Despite the fact that Butlers wife’s name appéars in the case caption, the record reveals that she took a voluntary non-suit before the start of the trial.
Although the non-suit was entered with respect to all remaining defendants, Butler has appealed only the non-suit granted to the City.
We will assume, for purposes of this discussion, that the City may be said to be a possessor of 2153 Webster.
The Code sections cited are: §1007.01 (general duties and authority of Bureau of Building Inspection); §1007.13(d) (circumstances under which special inspector is required); §1007.16 (description of characteristics of unsafe buildings); §1007.17 (declaring unsafe buildings to be public nuisances, and providing for demolition in certain cases); and §1009.09 (regarding permits for razing buildings and providing authorization for Superintendent to require barricades or other safeguards he deems necessary).
See e.g., Schaff v. Meltzer, 382 Pa. 43, 114 A.2d 167 (1955). Butler, in his brief, distinguishes cases in which evidence regarding post-accident conditions was not admissible, arguing that he was able to relate the condition of the chimney in the photos back to the day of the accident, through the contractors foremans testimony.
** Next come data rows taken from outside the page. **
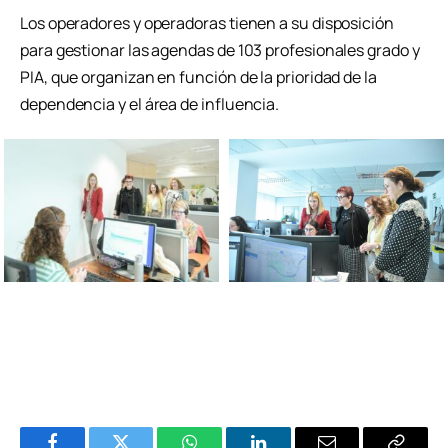
Los operadores y operadoras tienen a su disposición
para gestionar las agendas de 103 profesionales grado y
PIA, que organizan en función de la prioridad de la
dependencia y el área de influencia.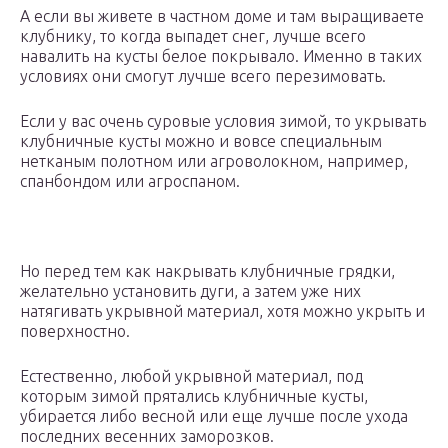
А если вы живете в частном доме и там выращиваете
клубнику, то когда выпадет снег, лучше всего
навалить на кусты белое покрывало. Именно в таких
условиях они смогут лучше всего перезимовать.
Если у вас очень суровые условия зимой, то укрывать
клубничные кусты можно и вовсе специальным
нетканым полотном или агроволокном, например,
спанбондом или агроспаном.
Но перед тем как накрывать клубничные грядки,
желательно установить дуги, а затем уже них
натягивать укрывной материал, хотя можно укрыть и
поверхностно.
Естественно, любой укрывной материал, под
которым зимой прятались клубничные кусты,
убирается либо весной или еще лучше после ухода
последних весенних заморозков.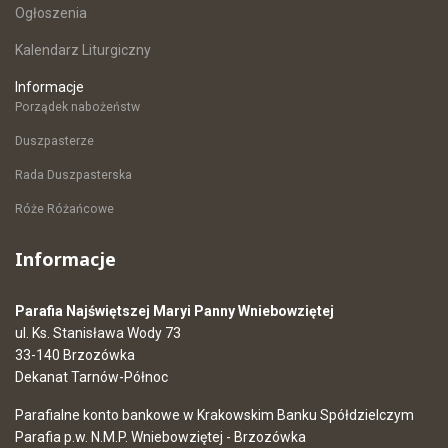
Ogłoszenia
Kalendarz Liturgiczny
Informacje
Porządek nabożeństw
Duszpasterze
Rada Duszpasterska
Róże Różańcowe
Informacje
Parafia Najświętszej Maryi Panny Wniebowziętej
ul. Ks. Stanisława Wody 73
33-140 Brzozówka
Dekanat Tarnów-Północ
Parafialne konto bankowe w Krakowskim Banku Spółdzielczym
Parafia p.w. N.M.P. Wniebowziętej - Brzozówka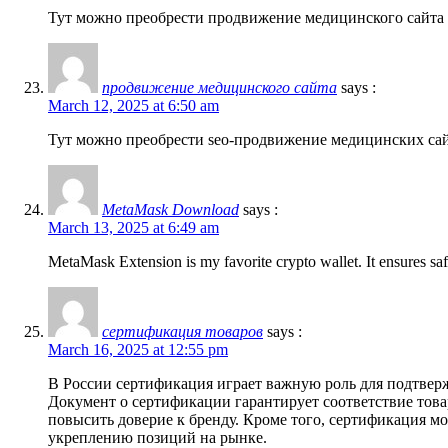
Тут можно преобрести продвижение медицинского сайта
продвижение медицинского сайта
says :
March 12, 2025 at 6:50 am
Тут можно преобрести seo-продвижение медицинских са
MetaMask Download
says :
March 13, 2025 at 6:49 am
MetaMask Extension is my favorite crypto wallet. It ensures sa
сертификация товаров
says :
March 16, 2025 at 12:55 pm
В России сертификация играет важную роль для подтверж
Документ о сертификации гарантирует соответствие това
повысить доверие к бренду. Кроме того, сертификация мо
укреплению позиций на рынке.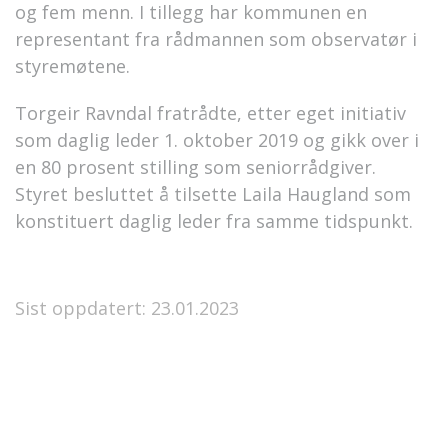
og fem menn. I tillegg har kommunen en
representant fra rådmannen som observatør i
styremøtene.
Torgeir Ravndal fratrådte, etter eget initiativ
som daglig leder 1. oktober 2019 og gikk over i
en 80 prosent stilling som seniorrådgiver.
Styret besluttet å tilsette Laila Haugland som
konstituert daglig leder fra samme tidspunkt.
Sist oppdatert: 23.01.2023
This, of course, is irrelevant. First of all, the trial court did admit the photos into evidence. Secondly, the precise issue here was not whether the condition of the chimney changed between the day of the accident and the day the photos were taken, but, rather, what its condition was prior to the accident.
The City, in its brief, also raises the issue of governmental immunity under 42 Pa. C. S. §8541. This defense was properly pleaded in the City’s new matter and Butler denied same based on the so-called “real property exception” found in 42 Pa. C. S. §8542(b)(3). Our Supreme Court in Mascaro v. Youth Study Center, 514 Pa. 351, 523 A.2d 1118 (1987) discussed the two conditions which must be satisfied to recover against a party having immunity: (1) that damages would be recoverable under common law or a statute creating a cause of action against one not having immunity, and (2) that the injury must be caused by the negligent acts of the local agency or its employee acting within the scope of its office or duties, excepting therefrom acts of crime, fraud, malice or willful misconduct. The initial inquiry is to determine whether a plaintiff has a cause of action if immunity is not an issue. (In Mascaro, a case disposed of via a judgment on the pleadings, the question was whether the appellees had stated a cause of action. Because our case was procedurally more advanced, the appellant having already had the opportunity to present his case, we look at whether he has made out a prima facie case sufficient to go to the jury against a defendant not having the benefit of immunity). In light of our holding that Butler did not establish that the City owed him a duty, we need not proceed further with the second step of the immunity analysis. See Mascaro.